GENEVA (Reuters) - All sides in Libya have committed war crimes and other human rights abuses in the past two years and those responsible should face investigation and prosecution by the International Criminal Court (ICC), a United Nations report said on Thursday.
An investigation by six U.N. human rights officers compiled evidence of executions of captives, assassinations of prominent women activists, widespread torture, sexual crimes, abductions, indiscriminate military attacks on civilian areas, and abuse of children since the start of 2014.
"One of the most striking elements of this report lies in the complete impunity which continues to prevail in Libya and the systemic failures of the justice system,” U.N. High Commissioner for Human Rights Zeid Ra'ad al-Hussein said in a statement.
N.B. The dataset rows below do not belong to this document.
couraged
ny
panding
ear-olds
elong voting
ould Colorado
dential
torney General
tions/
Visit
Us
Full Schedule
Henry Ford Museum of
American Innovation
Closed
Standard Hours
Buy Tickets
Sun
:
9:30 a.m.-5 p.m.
The U.N. had recorded names of those allegedly responsible and there was "a process for engagement with appropriate bodies” such as the ICC, which has jurisdiction but not brought any prosecutions, said Gurdip Sangha, Libya desk officer at the U.N. human rights office.
He declined to say how many such names there were, saying there were varying degrees of evidence and corroboration in different cases.
The 95-page report, based on interviews with 200 witnesses and victims and 900 individual complaints, catalogues atrocities in a country that dissolved into chaos after the overthrow of Muammar Gaddafi in 2011.
Since 2014 Libya has had two competing governments, both supported by loose alliances of former rebels and armed brigades. A unity government has been nominated under a U.N.-backed plan but has yet to win approval or move to Libya.
Islamic State militants took control of Gaddafi's home town of Sirte last year, and Libya's coast has served as a major hub for migrants and refugees on their way to Europe.
The investigators heard credible reports of women detained in migrant camps being raped by guards and gathered evidence of torture in at least 22 places of detention.
Boys aged 10 and 14 described being sexually abused after being forced into religious and military training with Islamic State.
"I knew what I had to do, I had to take my clothes off and turn around and bend over facing the wall,” one boy said, describing most evenings in the service of an Islamist foreign fighter.
The other said he was raped by several fighters in order to “break me so that I will never say no”.